Dear all!

I would like to write this code for training a model of Resnet34 (train) from image data. I don’t understands some parts in particular row 6 it is correct to do calculation of the loss in this way? I use batch size of 4 and the same for row 23.

It is correct calculate the ACC after training in this way?

Thanks in advance for any help

If you are referring to line17, then yes, this is the standard way to calculate the loss:

```
loss = criterion(outputs_tr, labels_tr)
```

The script does neither import not define the metric functions (`mcor`

, `acc`

, `precision`

, `recall`

), so we cannot answer, if the implementation is correct.

Thanks so much for you kind help! I add that information:

```
from sklearn.metrics import accuracy_score as acc
from sklearn.metrics import confusion_matrix
from sklearn.metrics import matthews_corrcoef as mcor
from sklearn.metrics import precision_score as precision
from sklearn.metrics import recall_score as recall
from torch.utils.data import DataLoader
from torch.utils.tensorboard import SummaryWriter
from torchvision import transforms
```

I’m sorry I don’t explain well… my problem are refereed to this lines where I start to check the test :

```
if j % int(len(loader_train) / 2) == 0 and j != 0:
model.eval()
with torch.no_grad():
```

Here are performed in this way in some script I found after 10 accumulation… what is the right way to do if I have batch of 4 image at time?

The training batch size doesn’t matter, since you are using `loader_test`

.

The loss calculation looks wrong:

```
loss_test_avg = losses_sum / num_samples_test
mean_loss_train = losses_sum / (
len(loader_train) * loader_train.batch_size
)
```

I’m not sure which `reduction`

you are using in the `criterion`

, but based on the variable names I would assume `reduction='sum'`

?

On the other hand, since you are dividing by `num_samples_test`

(which is in fact the number of batches), you might be using the default `reduction='mean'`

?

The `mean_loss_train`

calculation doesn’t seem to be correct, since you are dividing the test loss by the number of samples.

II don’t found **reduction** variable. So the loss calculation are corrected in this way?

```
for epoch in range(EPOCHS):
for j, data in enumerate(loader_train):
global_i += 1
if j % 10 == 0:
print(time.time() - start_time)
start_time = time.time()
optimizer.zero_grad()
images_tr = data["data"].to(device)
labels_tr = torch.LongTensor(data["label"]).to(device)
outputs_tr = model(images_tr).to(device)
# backward
loss = criterion(outputs_tr, labels_tr)
loss.backward()
optimizer.step()
# check test set
if j % int(len(loader_train) / 2) == 0 and j != 0:
model.eval()
with torch.no_grad():
losses_sum = 0
num_samples_test = 0
for data_test in loader_test:
images_ts = data_test["data"].to(device)
labels_ts = torch.LongTensor(data["label"]).to(device)
outputs_ts = model.forward(images_ts)
loss_test_sum = criterion(outputs_ts, labels_ts).item()
losses_sum += loss_test_sum
num_samples_test += 1
loss_test_avg = losses_sum / num_samples_test
last_loss_test = loss_test_avg
val_epoch_tr_loss=loss.item()/len(loader_train)
losses_tr.append(val_epoch_tr_loss)
losses_ts.append(loss_test_avg)
del images_ts, labels_ts
iteration += 1
del images_tr, labels_tr
gc.collect()
model.train()
```

Is it correct? the loss of training are calculate on the number of data in the training and the loss of test are calculate with the number of element of training

Thanks for the kind help!

transfer learning tutorial In the tutorial I found also this way to do loss calculation

`running_loss += loss.item() * inputs.size(0)`

So I don’t understand which is the way to calculate correctly. inputs.size(0) correspond to the batch that I use?

The `running_loss`

calculation multiplies the averaged batch loss (`loss`

) with the current batch size, and divides this sum by the total number of samples.

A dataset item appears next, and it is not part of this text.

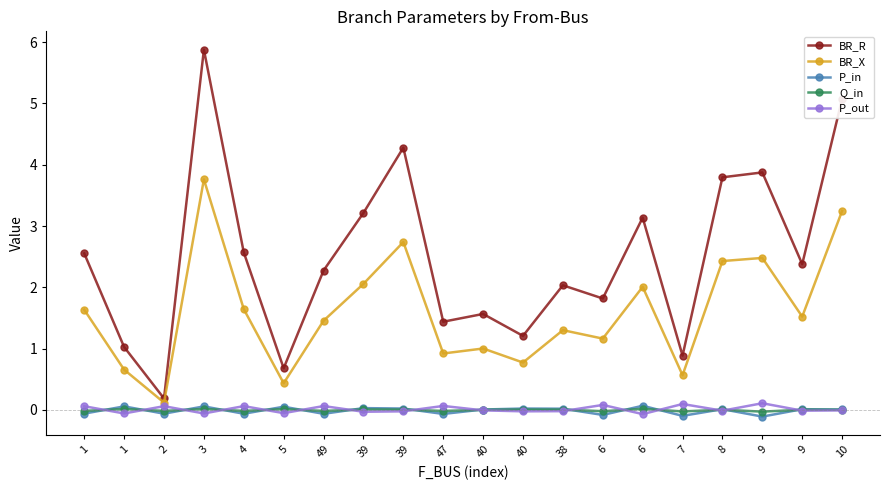

What is the total value across all series at 1?

4.2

In your example you are summing the averaged batch losses and divide by the number of batches.

This might create an offset, if your last batch is smaller than the others.

Your code snippet looks alright, if you want to ignore the potential offset in the loss calculation.

However, `val_epoch_tr_loss`

uses the loss of the last batch during training and divides by the number of batches in the training `DataLoader`

, which still seems to be wrong.

thanks for your help. So you suggest to do only this calculation:

```
losses_tr.append(loss.item())
print(
"Train_loss:{:.4f} Test_loss {:.4f}".format(
train_loss_t, last_loss_test
)
)
```

In the usual use case you would compute the average of both, the training and test loss.

Your suggested approach of using:

```
loss = criterion(outputs_ts, labels_ts)
losses_sum += loss.item()
num_samples += 1
...
loss_test_avg = losses_sum / num_samples
```

would work for both losses. Although you might see a slight bias (as explained before), it could be “good enough”.

Alternatively, you could use the AverageMeter from the ImageNet example and update the loss as seen here.